The Office of the Chief Medical Officer of Health issued a warning Wednesday night of potential exposure to an infected individual in Montreal who was in the Moncton region Sept. 19-20 before flying to Montreal.

But Dr. Yves Léger, medical officer of health for the east region, says the person was not exhibiting any symptoms at the time.

"So they may have been not very contagious or maybe not contagious at all when they were here, but of course we want to play it safe and make sure that we inform the public and do our due diligence," Léger told CBC News on Thursday.

Measles is a highly contagious respiratory disease that's transmitted through the air or by direct contact with an infected individual.

Complications can include ear infections, pneumonia, blindness and swelling of the brain, which can cause seizures, deafness, brain damage or death.

A recent outbreak in the Saint John region saw 12 people diagnosed between April and July.

"We do take these things very seriously," Léger said.

"Measles can be a pretty serious disease if you're not protected, you're not immunized. It's one that can spread fairly easily as well, so that's also very concerning."

Based on information provided by Montreal public health officials, members of the public were potentially exposed to the latest confirmed case if they:

  • Were at the Holiday Inn Express and Suites in Dieppe between 9:30 a.m. on Sept. 19 and 9:30 a.m. on Sept. 20.
  • Were at the Greater Moncton Roméo LeBlanc International Airport's departures area on Sept. 20, between 10 a.m. and 1 p.m.
  • Were on Air Canada flight 8903 to Montreal, which departed Moncton on Sept. 20 at 11:15 a.m.

People who were not at those locations on those dates at those times "shouldn't be concerned," said Léger.

Anyone who was should monitor themselves for symptoms until Oct. 11, which is 21 days after possible exposure — the incubation period of measles, he said.

Contagious before rash appears

Early symptoms, which usually begin within 12 to 14 days, may include fever, cough, runny nose, red or sore eyes, sleepiness, irritability and tiny white spots in the mouth.

About three to seven days after those symptoms start, the telltale red, blotchy rash usually develops on the face and then spreads to the rest of the body.

People can be contagious for about four days before the rash appears.

Anyone exhibiting symptoms should self-isolate and seek advice from Tele-Care, the provincial health information line, by dialling 811.

Public Health advises people who were potentially exposed to the infected individual to check their immunization records or contact their health-care provider if they're unsure about their immunization status. (CBC)

People who seek medical attention should call ahead before visiting a doctor's office, clinic or hospital so precautions can be put in place to protect other patients.

Public Health is preparing a letter to advise physicians, so they can also be on the look-out for symptoms and has advised the emergency rooms at the Moncton Hospital and the Dr.
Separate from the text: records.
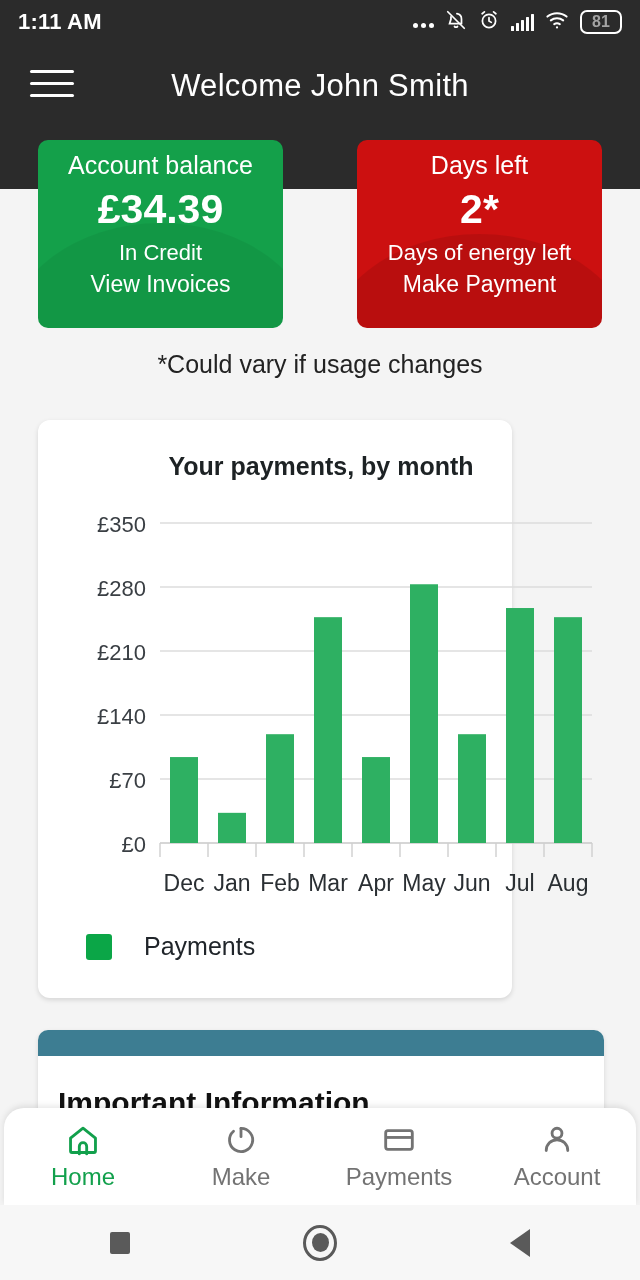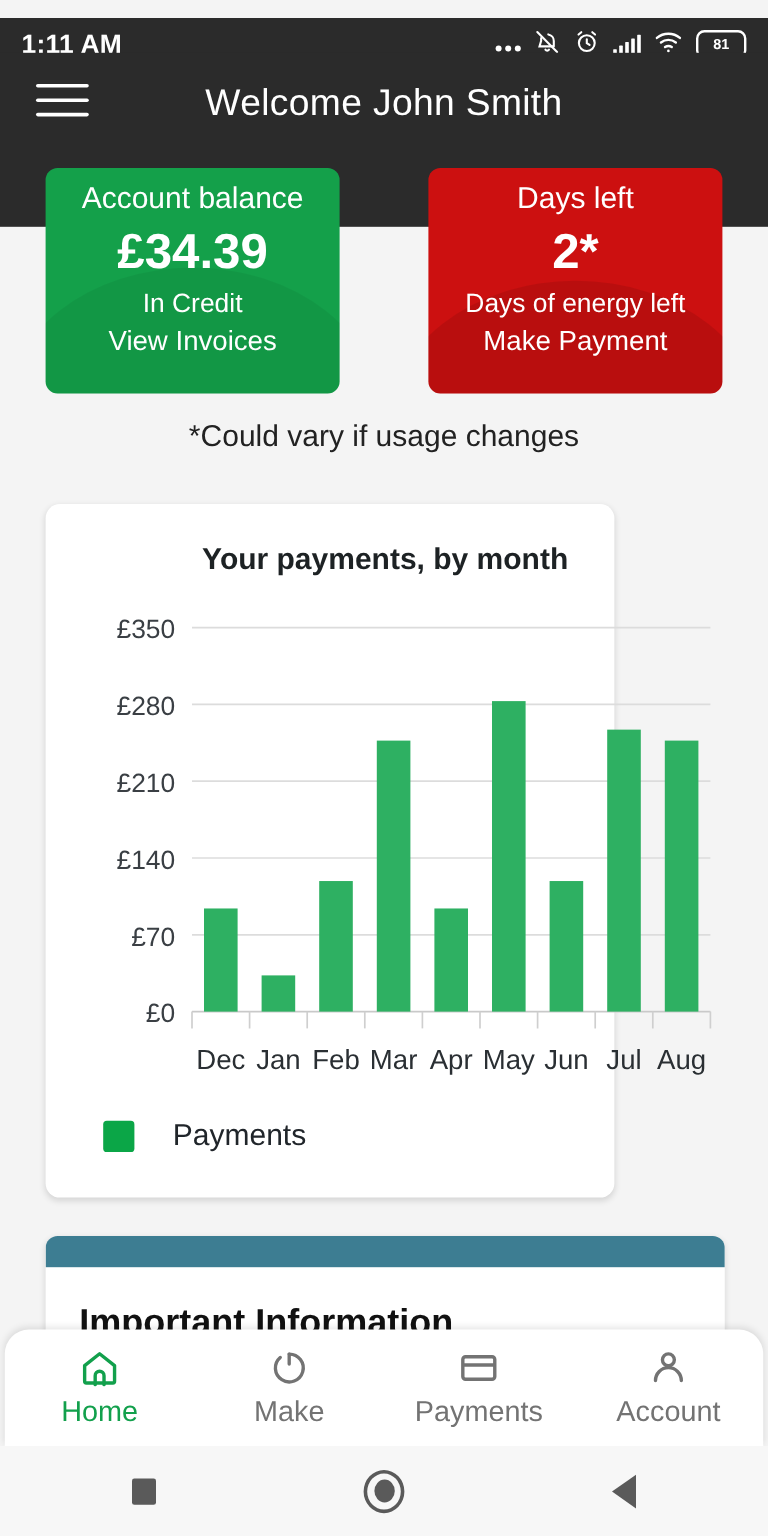--- a/index.html
+++ b/index.html
@@ -13,7 +13,7 @@
 
   
   .statusbar{
-    position:absolute;top:15px;left:0;width:640px;height:44px;
+    position:absolute;top:0;left:0;width:640px;height:44px;
     background:#2b2b2b;color:#fff;display:flex;align-items:center;
     justify-content:space-between;padding:8px 18px;box-sizing:border-box;
   }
Georges-L.-Dumont University Hospital Centre, the Horizon Health Network and Vitalité Health Network, as well as Ambulance New Brunswick, said Léger.

Measles is diagnosed through blood and urine tests and swabs of the nose and throat.

There is no cure for the disease, but treatment is available to relieve symptoms and prevent complications.

Two doses of the measles, mumps, rubella and varicella (MMRV) is generally about 97 per cent effective in protecting people against measles.

Adults born before 1970 are considered immune.